Key insights and market outlook
Hong Kong's private residential property prices rose 0.9% month-on-month in November 2025, marking six consecutive months of growth. The increase was driven by interest rate cuts and a buoyant stock market, which have boosted buyer sentiment. Year-to-date, property prices have risen 2.8%, reversing the declining trend since 2021.
Hong Kong's private residential property prices have demonstrated significant resilience with a 0.9% month-on-month increase in November 2025, according to data from the Rating and Valuation Department. This marks the sixth consecutive month of growth, indicating a strong recovery in the property market. The increase was previously reported at 0.4% in October after revisions.

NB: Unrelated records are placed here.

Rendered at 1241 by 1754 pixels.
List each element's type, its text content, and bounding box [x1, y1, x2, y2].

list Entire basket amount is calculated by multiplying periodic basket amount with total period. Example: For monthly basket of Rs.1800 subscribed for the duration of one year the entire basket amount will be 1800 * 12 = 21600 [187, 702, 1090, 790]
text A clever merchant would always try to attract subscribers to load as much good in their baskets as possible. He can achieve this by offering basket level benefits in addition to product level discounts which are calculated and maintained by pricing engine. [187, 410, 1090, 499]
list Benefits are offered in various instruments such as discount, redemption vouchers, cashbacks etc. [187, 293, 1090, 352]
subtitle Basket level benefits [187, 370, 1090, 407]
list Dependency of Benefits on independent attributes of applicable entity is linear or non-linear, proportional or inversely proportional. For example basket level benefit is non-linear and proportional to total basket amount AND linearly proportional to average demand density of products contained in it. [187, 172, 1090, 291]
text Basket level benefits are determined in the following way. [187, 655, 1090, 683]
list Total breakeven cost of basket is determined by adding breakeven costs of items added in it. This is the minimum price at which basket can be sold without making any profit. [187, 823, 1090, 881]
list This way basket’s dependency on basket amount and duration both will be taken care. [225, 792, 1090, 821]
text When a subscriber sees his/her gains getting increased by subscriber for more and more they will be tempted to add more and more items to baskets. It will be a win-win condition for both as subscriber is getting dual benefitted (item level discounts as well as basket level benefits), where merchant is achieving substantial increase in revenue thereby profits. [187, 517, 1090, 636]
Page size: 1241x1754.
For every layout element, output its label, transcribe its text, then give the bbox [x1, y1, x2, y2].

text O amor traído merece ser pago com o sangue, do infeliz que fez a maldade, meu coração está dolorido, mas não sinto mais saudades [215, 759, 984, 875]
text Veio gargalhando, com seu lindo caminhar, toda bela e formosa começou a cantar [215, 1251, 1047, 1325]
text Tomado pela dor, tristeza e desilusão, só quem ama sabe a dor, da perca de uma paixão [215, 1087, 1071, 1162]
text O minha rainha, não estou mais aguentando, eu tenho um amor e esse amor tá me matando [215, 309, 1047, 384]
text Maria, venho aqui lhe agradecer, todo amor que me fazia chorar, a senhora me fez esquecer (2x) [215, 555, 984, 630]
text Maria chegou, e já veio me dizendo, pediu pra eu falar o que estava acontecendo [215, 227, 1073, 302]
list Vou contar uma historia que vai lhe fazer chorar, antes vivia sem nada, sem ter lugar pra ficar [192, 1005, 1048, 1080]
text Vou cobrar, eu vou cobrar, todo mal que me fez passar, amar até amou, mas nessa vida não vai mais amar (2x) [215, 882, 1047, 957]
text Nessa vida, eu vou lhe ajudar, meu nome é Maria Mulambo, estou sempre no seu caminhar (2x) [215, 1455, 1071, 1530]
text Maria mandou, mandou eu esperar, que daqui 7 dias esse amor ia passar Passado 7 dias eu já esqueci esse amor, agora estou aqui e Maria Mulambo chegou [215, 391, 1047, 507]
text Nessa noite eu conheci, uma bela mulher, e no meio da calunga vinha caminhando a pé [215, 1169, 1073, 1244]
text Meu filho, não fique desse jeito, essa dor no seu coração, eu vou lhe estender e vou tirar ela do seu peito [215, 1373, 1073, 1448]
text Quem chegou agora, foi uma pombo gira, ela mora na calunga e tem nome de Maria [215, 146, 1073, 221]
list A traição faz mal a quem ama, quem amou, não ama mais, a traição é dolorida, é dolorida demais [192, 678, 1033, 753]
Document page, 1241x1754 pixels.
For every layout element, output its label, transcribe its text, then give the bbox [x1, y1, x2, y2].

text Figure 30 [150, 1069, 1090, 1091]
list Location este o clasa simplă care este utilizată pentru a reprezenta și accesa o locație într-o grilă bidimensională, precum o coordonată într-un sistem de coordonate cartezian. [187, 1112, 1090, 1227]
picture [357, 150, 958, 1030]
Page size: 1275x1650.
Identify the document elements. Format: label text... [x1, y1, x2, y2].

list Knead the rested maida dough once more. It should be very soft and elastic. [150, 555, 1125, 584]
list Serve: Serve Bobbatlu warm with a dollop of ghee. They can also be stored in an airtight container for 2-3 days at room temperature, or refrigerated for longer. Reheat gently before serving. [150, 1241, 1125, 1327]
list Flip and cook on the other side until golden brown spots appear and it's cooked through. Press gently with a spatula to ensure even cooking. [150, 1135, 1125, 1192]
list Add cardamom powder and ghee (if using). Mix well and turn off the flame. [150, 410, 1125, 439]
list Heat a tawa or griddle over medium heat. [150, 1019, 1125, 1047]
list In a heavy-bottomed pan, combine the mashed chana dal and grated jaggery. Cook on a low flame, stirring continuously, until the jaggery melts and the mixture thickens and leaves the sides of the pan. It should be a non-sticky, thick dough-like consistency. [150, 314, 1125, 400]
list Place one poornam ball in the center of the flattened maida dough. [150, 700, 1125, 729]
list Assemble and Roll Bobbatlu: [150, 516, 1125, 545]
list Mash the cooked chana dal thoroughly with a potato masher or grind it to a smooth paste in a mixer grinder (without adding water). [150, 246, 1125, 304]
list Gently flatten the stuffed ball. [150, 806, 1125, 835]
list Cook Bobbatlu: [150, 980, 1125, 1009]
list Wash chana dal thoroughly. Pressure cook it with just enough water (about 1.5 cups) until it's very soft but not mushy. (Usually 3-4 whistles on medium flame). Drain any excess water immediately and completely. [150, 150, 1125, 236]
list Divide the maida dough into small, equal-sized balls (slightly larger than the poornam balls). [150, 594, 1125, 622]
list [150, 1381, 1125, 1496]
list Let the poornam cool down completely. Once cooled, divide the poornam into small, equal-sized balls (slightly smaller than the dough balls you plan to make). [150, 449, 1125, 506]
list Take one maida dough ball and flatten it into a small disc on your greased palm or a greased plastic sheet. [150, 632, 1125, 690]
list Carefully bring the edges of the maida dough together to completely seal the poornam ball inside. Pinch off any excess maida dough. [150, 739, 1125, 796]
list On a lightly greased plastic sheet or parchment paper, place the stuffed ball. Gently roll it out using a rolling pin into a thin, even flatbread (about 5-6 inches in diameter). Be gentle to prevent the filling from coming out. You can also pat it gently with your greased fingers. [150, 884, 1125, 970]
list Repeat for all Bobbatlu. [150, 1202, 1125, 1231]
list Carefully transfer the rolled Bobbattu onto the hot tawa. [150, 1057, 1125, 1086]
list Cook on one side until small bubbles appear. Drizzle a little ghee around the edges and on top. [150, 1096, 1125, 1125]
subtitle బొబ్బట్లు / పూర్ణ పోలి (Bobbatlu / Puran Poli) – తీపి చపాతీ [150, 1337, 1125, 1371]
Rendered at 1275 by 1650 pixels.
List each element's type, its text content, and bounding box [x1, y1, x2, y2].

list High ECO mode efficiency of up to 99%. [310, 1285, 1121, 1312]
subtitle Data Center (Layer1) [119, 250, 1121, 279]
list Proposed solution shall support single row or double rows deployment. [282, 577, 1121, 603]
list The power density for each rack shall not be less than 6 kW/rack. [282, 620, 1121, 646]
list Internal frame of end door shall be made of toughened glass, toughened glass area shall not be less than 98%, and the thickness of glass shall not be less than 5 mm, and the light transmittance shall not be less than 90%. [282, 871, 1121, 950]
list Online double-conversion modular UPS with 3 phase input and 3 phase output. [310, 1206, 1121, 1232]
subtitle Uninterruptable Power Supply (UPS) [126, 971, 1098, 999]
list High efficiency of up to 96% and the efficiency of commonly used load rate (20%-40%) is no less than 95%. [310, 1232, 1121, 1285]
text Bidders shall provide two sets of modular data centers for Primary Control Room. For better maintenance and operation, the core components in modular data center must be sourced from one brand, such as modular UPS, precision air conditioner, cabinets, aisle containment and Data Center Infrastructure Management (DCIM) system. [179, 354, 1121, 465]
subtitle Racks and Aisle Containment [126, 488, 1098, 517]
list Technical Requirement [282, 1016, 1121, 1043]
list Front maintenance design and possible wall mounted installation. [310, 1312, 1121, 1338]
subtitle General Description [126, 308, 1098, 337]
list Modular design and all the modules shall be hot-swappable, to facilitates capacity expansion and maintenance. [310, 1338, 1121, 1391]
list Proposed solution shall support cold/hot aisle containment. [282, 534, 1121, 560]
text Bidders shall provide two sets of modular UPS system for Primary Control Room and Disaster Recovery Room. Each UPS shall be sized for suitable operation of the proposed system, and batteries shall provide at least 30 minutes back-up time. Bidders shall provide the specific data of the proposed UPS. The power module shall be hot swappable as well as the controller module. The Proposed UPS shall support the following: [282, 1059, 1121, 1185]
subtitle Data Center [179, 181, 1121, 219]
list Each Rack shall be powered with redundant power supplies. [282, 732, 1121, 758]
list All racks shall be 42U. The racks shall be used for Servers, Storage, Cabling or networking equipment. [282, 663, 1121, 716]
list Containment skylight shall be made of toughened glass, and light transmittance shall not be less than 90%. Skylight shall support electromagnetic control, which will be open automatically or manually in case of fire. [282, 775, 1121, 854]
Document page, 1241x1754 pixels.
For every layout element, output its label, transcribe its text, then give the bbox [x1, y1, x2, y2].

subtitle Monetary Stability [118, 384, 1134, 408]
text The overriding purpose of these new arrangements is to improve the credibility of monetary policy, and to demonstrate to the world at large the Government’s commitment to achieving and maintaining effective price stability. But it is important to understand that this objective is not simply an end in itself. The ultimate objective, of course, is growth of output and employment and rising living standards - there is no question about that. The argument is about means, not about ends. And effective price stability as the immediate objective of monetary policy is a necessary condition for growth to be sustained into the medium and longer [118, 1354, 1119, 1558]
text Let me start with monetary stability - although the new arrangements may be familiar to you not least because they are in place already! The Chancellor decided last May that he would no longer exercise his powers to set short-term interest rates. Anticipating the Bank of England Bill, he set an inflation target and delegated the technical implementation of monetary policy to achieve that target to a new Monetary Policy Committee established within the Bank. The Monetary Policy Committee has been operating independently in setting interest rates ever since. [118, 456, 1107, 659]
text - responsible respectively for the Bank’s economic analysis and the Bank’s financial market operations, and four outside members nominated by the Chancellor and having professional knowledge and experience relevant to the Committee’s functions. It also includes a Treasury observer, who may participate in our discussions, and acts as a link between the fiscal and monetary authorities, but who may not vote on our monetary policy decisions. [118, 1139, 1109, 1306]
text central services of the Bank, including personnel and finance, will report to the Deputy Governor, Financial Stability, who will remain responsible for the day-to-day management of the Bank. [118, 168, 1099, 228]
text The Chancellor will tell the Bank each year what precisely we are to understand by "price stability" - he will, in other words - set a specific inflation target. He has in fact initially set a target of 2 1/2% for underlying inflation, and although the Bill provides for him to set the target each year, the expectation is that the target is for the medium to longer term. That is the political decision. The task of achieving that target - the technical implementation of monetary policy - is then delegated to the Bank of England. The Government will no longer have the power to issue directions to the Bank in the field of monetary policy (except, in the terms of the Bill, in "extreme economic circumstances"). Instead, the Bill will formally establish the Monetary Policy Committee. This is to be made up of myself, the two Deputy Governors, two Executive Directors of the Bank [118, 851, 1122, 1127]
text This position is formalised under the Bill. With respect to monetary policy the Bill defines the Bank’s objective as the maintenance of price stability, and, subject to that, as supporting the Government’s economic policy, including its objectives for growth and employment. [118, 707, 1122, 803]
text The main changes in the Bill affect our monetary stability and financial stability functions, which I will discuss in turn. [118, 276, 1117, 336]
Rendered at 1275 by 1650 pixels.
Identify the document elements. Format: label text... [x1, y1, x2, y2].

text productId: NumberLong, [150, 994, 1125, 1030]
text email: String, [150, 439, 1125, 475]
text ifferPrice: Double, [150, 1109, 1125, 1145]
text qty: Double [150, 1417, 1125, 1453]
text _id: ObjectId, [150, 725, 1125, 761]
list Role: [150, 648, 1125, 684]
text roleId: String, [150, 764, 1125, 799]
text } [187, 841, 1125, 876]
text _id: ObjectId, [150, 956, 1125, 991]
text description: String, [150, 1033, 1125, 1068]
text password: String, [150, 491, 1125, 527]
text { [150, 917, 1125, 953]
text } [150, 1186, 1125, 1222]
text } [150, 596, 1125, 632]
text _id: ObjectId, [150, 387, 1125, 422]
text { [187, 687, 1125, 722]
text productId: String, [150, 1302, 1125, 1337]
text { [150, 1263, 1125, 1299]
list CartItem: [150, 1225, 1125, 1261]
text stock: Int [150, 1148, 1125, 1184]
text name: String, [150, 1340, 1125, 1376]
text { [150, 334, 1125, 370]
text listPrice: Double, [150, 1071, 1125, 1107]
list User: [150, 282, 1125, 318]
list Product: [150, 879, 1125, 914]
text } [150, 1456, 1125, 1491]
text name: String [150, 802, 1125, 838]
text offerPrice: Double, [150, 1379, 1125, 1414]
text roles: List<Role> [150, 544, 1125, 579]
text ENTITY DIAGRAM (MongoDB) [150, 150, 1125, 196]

The recent surge in property prices can be attributed to several key factors. Interest rate cuts have made borrowing more affordable, while a buoyant stock market has enhanced overall investor confidence. These factors have combined to boost buyer sentiment, driving demand in the property market. The positive trend is evident in both month-on-month and year-to-date figures, with prices showing a 2.8% increase year-to-date, reversing the declining trend observed since 2021.
The sustained growth in Hong Kong's property market suggests a positive outlook for the local economy. As interest rates remain accommodative and the stock market continues to perform well, the property sector is likely to remain robust. This trend is particularly significant as it marks a departure from the declining prices seen in previous years, indicating a potential stabilization and recovery in the market.